Reputation: 33
I have a following data frame
data <- tibble(ID=rep(c(1:2), each= 9), time = rep(1:9, 2), event = c(1,1,1,0,0,0,0,1,1,1,1,0,0,0,1,0,1,0))
I want to retrieve the first row for each subject which has "1" after the consecutive zeros i.e.row number 8 in the data.frame for first subject and row number 15 in the data.frame for the second subject
Upvotes: 3
Views: 529
Reputation: 270045
1) oneAfter0
takes a vector of 0's and 1's and pastes them together. It then uses regexpr
to find the first occurrence of 01
and returns a logical vector tthe same length as the input. That result is TRUE for the position of the first 1 and FALSE elsewhere.
ave
is used to apply that to each group and subset
is used to subset out the rows corresponding to TRUE.
No packages are used.
oneAfter0 <- function(x) regexpr("01", paste(x, collapse = "")) + 1 == seq_along(x)
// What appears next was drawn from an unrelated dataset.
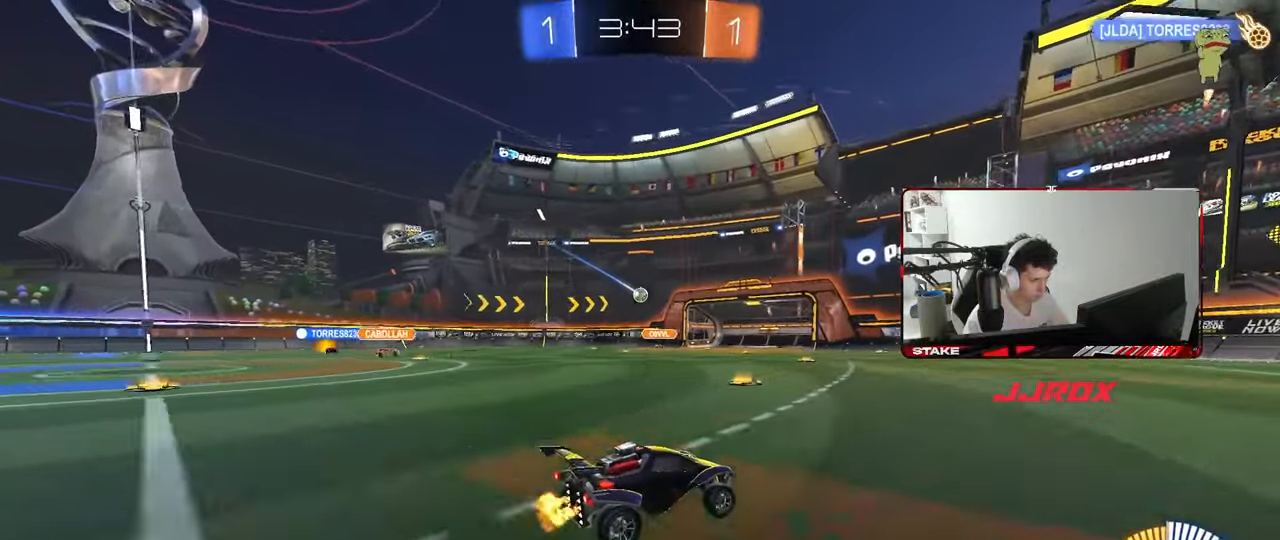
{"keys": ["w"], "mouse": ["left"], "mouse_move": "still", "events": [[233, "a", "down"], [333, "mouse_left", "down"], [383, "a", "up"]]}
subset(data, ave(event, ID, FUN = oneAfter0) == 1)
2) This could alternately be written using dplyr like this:
library(dplyr)
data %>%
group_by(ID) %>%
filter(regexpr("01", paste(event, collapse = "")) + 1 == 1:n()) %>%
ungroup
Upvotes: 3
Reputation: 102529
Here is a base R
solution with rle()
:
r <- rle(data$event)
df <- data[cumsum(r$lengths)[r$lengths > 1 & r$values==0]+1,]
such that
> df
ID time event
8 1 8 1
15 2 6 1
Upvotes: 1
Reputation: 670
This is a purposely didactic version of Ronak Shah's1 answer, to show inelegantly but stepwise how to use the run lengths from rle
to capture row indices to use for identifying runs of zeros and the following non-zero event
s
library(dplyr)
#>
#> Attaching package: 'dplyr'
#> The following objects are masked from 'package:stats':
#>
#> filter, lag
#> The following objects are masked from 'package:base':
#>
#> intersect, setdiff, setequal, union
data <- tibble(ID=rep(c(1:2), each= 9), time = rep(1:9, 2), event = c(1,1,1,0,0,0,0,1,1,1,1,0,0,0,1,0,1,0))
runs <- rle(data$event)
runs <- tibble(runs$lengths, runs$values)
colnames(runs) <- c("lengths", "values")
sequences <- sequences <- tibble(lengths = runs$lengths, values = runs$values) %>% mutate(indices = cumsum(runs$lengths))
post_zero <- sequences %>% filter(values == 0)
result <- left_join(sequences, post_zero, by = "indices") %>% select(1:3) %>% filter(values.x == 1)
colnames(result) <- c("lengths", "runs", "indices")
data[result$indices,]
#> # A tibble: 4 x 3
#> ID time event
#> <int> <int> <dbl>
#> 1 1 3 1
#> 2 2 2 1
#> 3 2 6 1
#> 4 2 8 1
Created on 2019-12-16 by the reprex package (v0.3.0)
Upvotes: 0
Reputation: 4551
My answer is very similar to Eric's, but requires 2 zeros instead of 1.
-- edited to limit the results to only the first occurrence instead of all.
library(dplyr)
data <- tibble(ID=rep(c(1:2), each= 9), time = rep(1:9, 2), event = c(1,1,1,0,0,0,0,1,1,1,1,0,0,0,1,0,1,0))
data %>%
group_by(ID) %>%
filter(
event == 1,
dplyr::lag(event) == 0,
dplyr::lag(event, 2) == 0,
cumsum(event == 1 & # this limits the results to the first occurrence
dplyr::lag(event, default = 1) == 0 &
dplyr::lag(event, default = 1, n = 2) == 0) == 1
)
Upvotes: 1
Reputation: 1389
a tidyverse answer, if I understand your question correctly:
library(dplyr)
data %>%
filter(event==1,lag(event)==0)
Upvotes: 1
Reputation: 389215
We can use rle
to select the first row after first consecutive zeroes in each group (ID
).
library(dplyr)
data %>%
group_by(ID) %>%
slice(with(rle(event == 0), sum(lengths[1:which.max(values)])) + 1)
# ID time event
# <int> <int> <dbl>
#1 1 8 1
#2 2 6 1
Upvotes: 3